Âşık Remzâni

 

 

 

Hünkâr Hacı Bektaş Veli Vakfı Arsa ve Kültür Merkezi Tanıtım Etkinliğinde Postnişin Veliyettin Hürrem Ulusoy’un Yaptığı Açış Konuşması

 

Hacı Bektaş Veli’ye Yakışır Bir Dergâh Kaçınılmazdır

 

Veliyettin Hürrem ULUSOY

Haziran  2016

 

Dostlar merhaba, bizim dilde Gerçeğe Hü” diyerek, söze başlamak istiyorum. Yol dili ile “Gerçeğe Hü!

 

Dostlar, burada bu gerçekten büyük özveri ile bir araya gelmemizden sonsuz mutluluk duymaktayım. Bu geceyi gerçekleştiren, emeği geçenlere teşekkür etmek istemiyorum. Hayır, bu hepimizin görevi; yol hepimizin yolu, hepimiz bu görevi üstlenmek zorundayız, ama izin verirseniz bizim dilden bir gülbank ile onların yanında olduğumu göstermek istiyorum. Geceyi gerçekleştiren, emeği geçen, sözü ile özü ile burada olan dostlarıma;

 

Destur-û pir, Bism-i Şah, Allah Allah!

Hizmetler kabul, muratlar hâsıl ola!

Hak-Muhammed-Ali kabul ede!

İmam Hasan, Şah Hüseyin, Hünkâr

Hacı Bektaş Veli defterine kayıt ola!

Nur-u Nebi, Kerem-i Ali, Pirimiz

Hünkârımız Hacı Bektaş Veli,

Dil bizden, nefes Hünkâr’dan ola!

Eyvallah!

 

Dostlar, nasıl geldik bugüne? Çok kısa olarak 19. asrın ilk çeyreğinden bugüne kadar, küçük küçük kesitler sunmak istiyorum. Yıl 1826, Osmanlı İmparatorluğu, başta Sultan II. Mahmut. O zaman biliyoruz, bizim dışımızdakilerin diliyle “Vak’a-ı Hayriye” (Hayırlı olay); bizim dilimizde de Vak’a-ı Şerriye” (Kötü olay) diye adlandırılan Yeniçeriliğin kaldırılması var.

 

Bildiğiniz gibi Yeniçeriler, manevi olarak Hacı Bektaş Dergâhına bağlılar, ama Hacı Bektaş Dergâhının onların üstünde bir yaptırımı, etkisi yok. Sultan II. Mahmut 1826 yılında, Yeniçeri kışlalarını topa tutup, Yeniçerileri kaldırdı. Hem İstanbul’daki hem Anadolu’daki Alevi-Bektaşi dergâhlarının başındakileri öldürüldü, idam edildi veya sürgüne gönderildi.

# # # # # # #

■ İstenen İş:
Açış konuşmasından "Hacı Bektaş Veli defterine" ile başlayıp "Yeniçeriliğin kaldırılması var." ifadesine kadar süren kısmı aynen alıntılayın.

■ Eldeki Veriler:
# # # # # # #

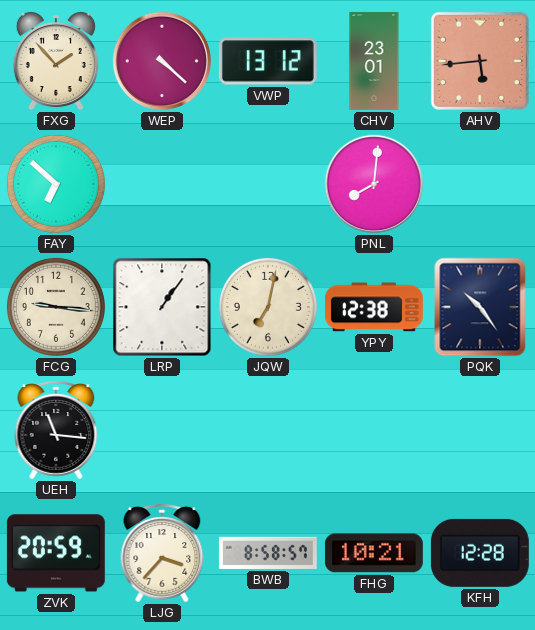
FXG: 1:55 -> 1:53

# # # # # # #

■ Görev Yanıtı:
Hacı Bektaş Veli defterine kayıt ola!

Nur-u Nebi, Kerem-i Ali, Pirimiz

Hünkârımız Hacı Bektaş Veli,

Dil bizden, nefes Hünkâr’dan ola!

Eyvallah!

 

Dostlar, nasıl geldik bugüne? Çok kısa olarak 19. asrın ilk çeyreğinden bugüne kadar, küçük küçük kesitler sunmak istiyorum. Yıl 1826, Osmanlı İmparatorluğu, başta Sultan II. Mahmut. O zaman biliyoruz, bizim dışımızdakilerin diliyle “Vak’a-ı Hayriye” (Hayırlı olay); bizim dilimizde de Vak’a-ı Şerriye” (Kötü olay) diye adlandırılan Yeniçeriliğin kaldırılması var.